Shared Video Memory and Memory Bandiwidth Issues?

Shared Video Memory and Memory Bandiwidth Issues? 37

Posted by Cliff on Tuesday January 06, 2004 @08:30AM from the it's-all-about-the-performance-baby! dept.

klystron2 asks: "Does shared video memory consume a huge amount of memory bandwidth? We all seem to know that a notebook computer with shared video/main memory will have performance drawbacks.... But what exactly are they? It's easy to see that the amount of main memory decreases a little bit, but that shouldn't make a big difference if you have 1GB of RAM. Does the video card trace through memory every time the screen is refreshed? Therefore consuming a ton of memory bandwidth? If this is the case then the higher the resolution and the higher the refresh rate, the lower the performance of the system, right? I have searched the Internet for an explanation on shared memory and have come up empty. Can anyone explain this?"

Shared Video Memory and Memory Bandiwidth Issues?

This discussion has been archived. No new comments can be posted.

Search 37 Comments Log In/Create an Account

Comments Filter:

Pixels are read from RAM everytime (Score:5, Informative)

by G4from128k ( 686170 ) writes: on Tuesday January 06, 2004 @09:04AM (#7890066)

Does the video card trace through memory every time the screen is refreshed? Therefore consuming a ton of memory bandwidth? If this is the case then the higher the resolution and the higher the refresh rate, the lower the performance of the system, right?

Yes. The pixels on the screen are read out every single frame time (i.e., 60 to 75 times each second). The DAC (Digital to Analog Convertor) must be fed the pixel data every time -- with video in main RAM, there is no other place to store this image data because the main memory is this buffer. The product of the frame rate, resolution, and color depth tells you how much bandwidth is consumed.

The exact performance impact is not easy to predict though. Where it gets tricky is with CPUs that have large L1, L2, and L3 caches. It is possible for the CPU to be running at 100% while the video is being read if the CPU is finding all the data and instructions in the cache. But if the CPU must access main RAM, then there will be competition.

Band*I*Width? (Score:5, Informative)

by shyster ( 245228 ) writes: <brackett@uflPOLLOCK.edu minus painter> on Tuesday January 06, 2004 @09:14AM (#7890119) Homepage

I know I always have band*i*width issues...
But seriously, you may want to take a look at this [tomshardware.com] Tom's Hardware article detailing the weaknesses of an integrated chip.
For those looking for the quick answer, I'll do my best to summarize. First off, since integrated graphics tend to be low cost solutions, transistor counts are nowhere near current add-in boards. From the article, Nvidia's FX5200 has 47 million transistors (FX5600=80 million and FX5900=130 million), while their onboard solution (equivalent to GeForce4 MX440) has only 27 million.
Then, there's the question of memory bandwidth. Dual channel DDR 400 has a peak of 6.4GB/s, which is shared, while an equivalent GeForce4 MX440 would have a dedicated 8GB/s.

== DATA FOR ANALYSIS ==
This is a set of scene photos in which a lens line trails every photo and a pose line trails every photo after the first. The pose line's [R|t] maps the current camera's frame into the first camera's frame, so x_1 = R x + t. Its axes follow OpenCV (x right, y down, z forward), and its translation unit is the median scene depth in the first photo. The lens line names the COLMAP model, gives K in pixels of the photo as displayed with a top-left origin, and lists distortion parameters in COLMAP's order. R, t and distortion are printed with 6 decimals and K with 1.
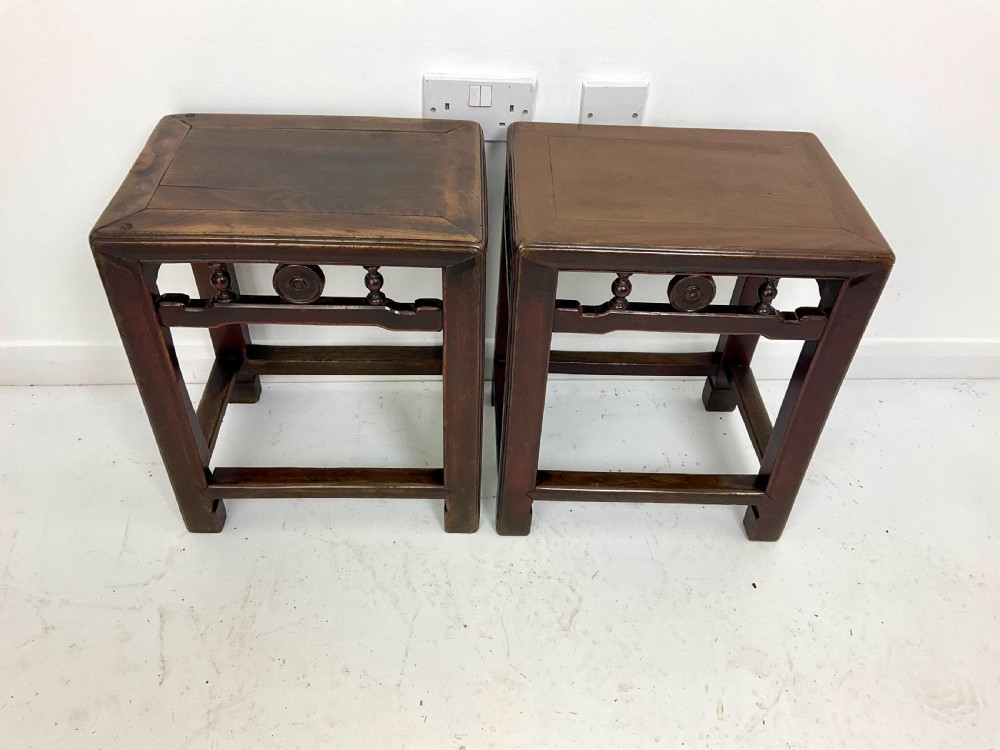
lens RADIAL K [[826.2, 0, 486.2], [0, 826.2, 366.1], [0, 0, 1]] dist [0.069626, -0.137170]
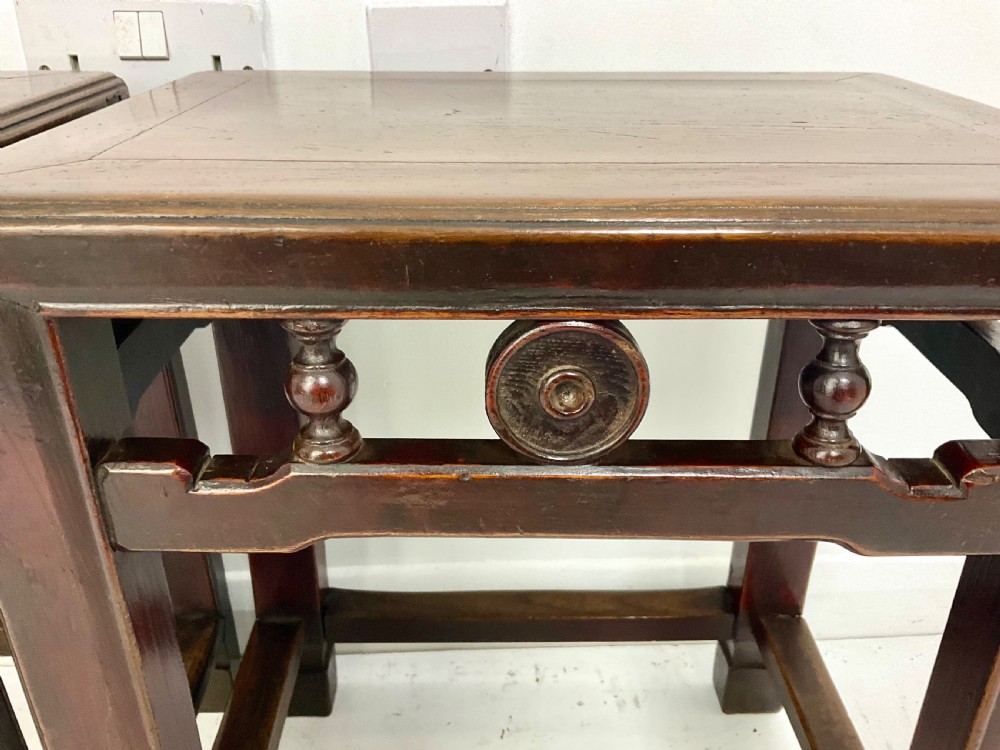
lens RADIAL K [[865.0, 0, 490.2], [0, 865.0, 370.3], [0, 0, 1]] dist [-0.025867, -0.040452]
pose [[0.999382, -0.029305, -0.019432, 0.179659], [0.023081, 0.963643, -0.266194, -0.008658], [0.026527, 0.265581, 0.963724, 0.574972]]
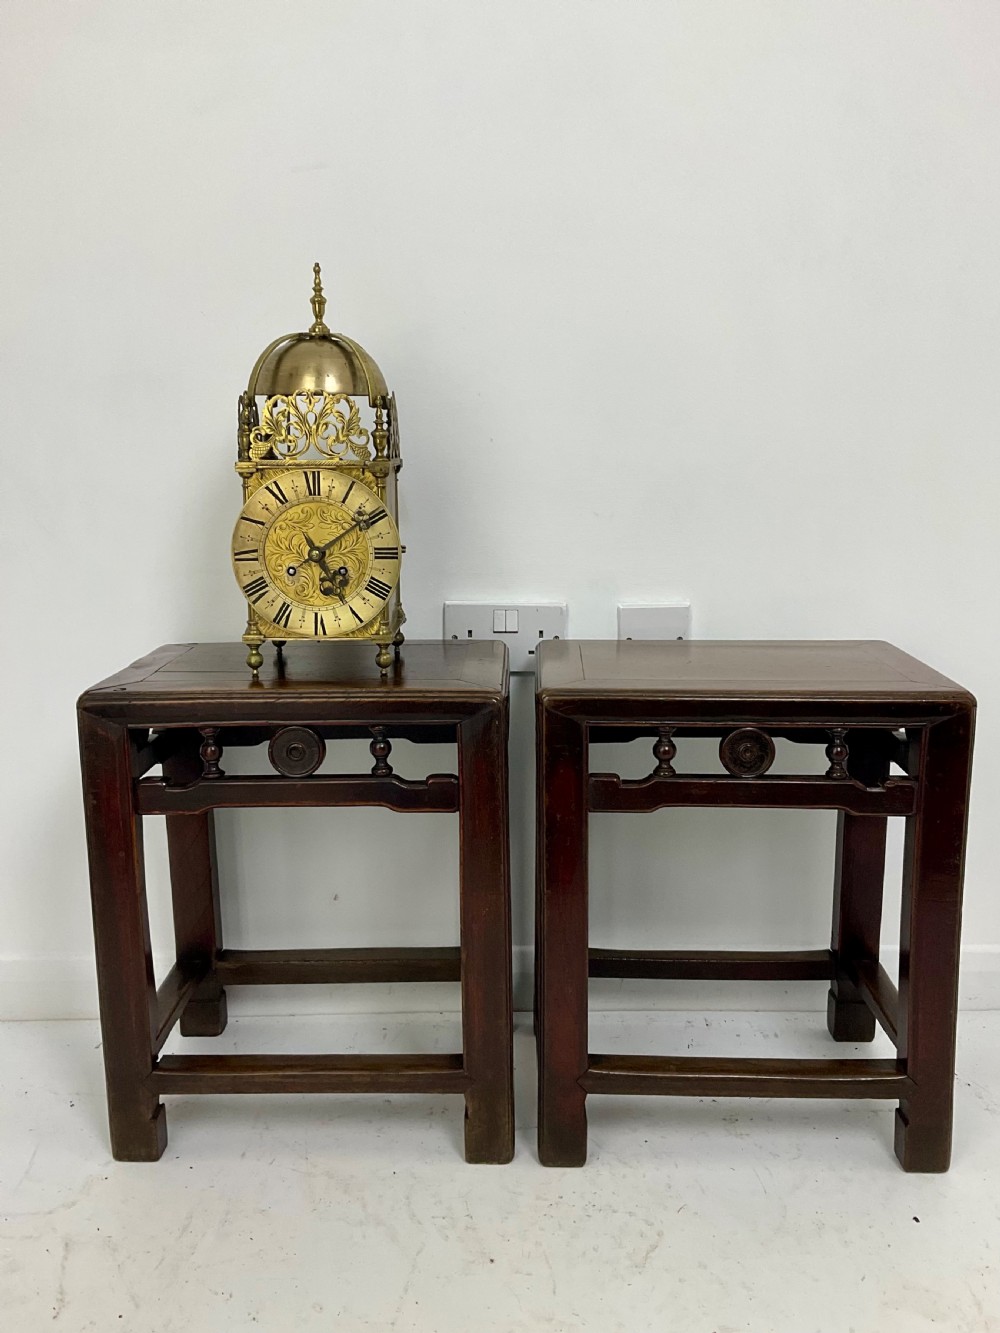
lens RADIAL K [[1218.8, 0, 465.1], [0, 1218.8, 638.1], [0, 0, 1]] dist [0.037317, -0.073865]
pose [[0.997097, -0.034943, -0.067651, 0.037099], [-0.005395, 0.853827, -0.520528, 0.377805], [0.075951, 0.519382, 0.851160, -0.127916]]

== EXERCISE 1 ==
Reproduce the stretch of the shared video memory discussion from "Search 37 Comments" through "bandwidth is consumed." without any changes.
== EXERCISE 2 ==
Please write out the records word for word, from their start through the line that contains "dist [0.037317, -0.073865]", with both ends included and the pictures left out of your answer.

== TASK RESULT 1 ==
Search 37 Comments Log In/Create an Account

Comments Filter:

Pixels are read from RAM everytime (Score:5, Informative)

by G4from128k ( 686170 ) writes: on Tuesday January 06, 2004 @09:04AM (#7890066)

Does the video card trace through memory every time the screen is refreshed? Therefore consuming a ton of memory bandwidth? If this is the case then the higher the resolution and the higher the refresh rate, the lower the performance of the system, right?

Yes. The pixels on the screen are read out every single frame time (i.e., 60 to 75 times each second). The DAC (Digital to Analog Convertor) must be fed the pixel data every time -- with video in main RAM, there is no other place to store this image data because the main memory is this buffer. The product of the frame rate, resolution, and color depth tells you how much bandwidth is consumed.

== TASK RESULT 2 ==
This is a set of scene photos in which a lens line trails every photo and a pose line trails every photo after the first. The pose line's [R|t] maps the current camera's frame into the first camera's frame, so x_1 = R x + t. Its axes follow OpenCV (x right, y down, z forward), and its translation unit is the median scene depth in the first photo. The lens line names the COLMAP model, gives K in pixels of the photo as displayed with a top-left origin, and lists distortion parameters in COLMAP's order. R, t and distortion are printed with 6 decimals and K with 1.
lens RADIAL K [[826.2, 0, 486.2], [0, 826.2, 366.1], [0, 0, 1]] dist [0.069626, -0.137170]
lens RADIAL K [[865.0, 0, 490.2], [0, 865.0, 370.3], [0, 0, 1]] dist [-0.025867, -0.040452]
pose [[0.999382, -0.029305, -0.019432, 0.179659], [0.023081, 0.963643, -0.266194, -0.008658], [0.026527, 0.265581, 0.963724, 0.574972]]
lens RADIAL K [[1218.8, 0, 465.1], [0, 1218.8, 638.1], [0, 0, 1]] dist [0.037317, -0.073865]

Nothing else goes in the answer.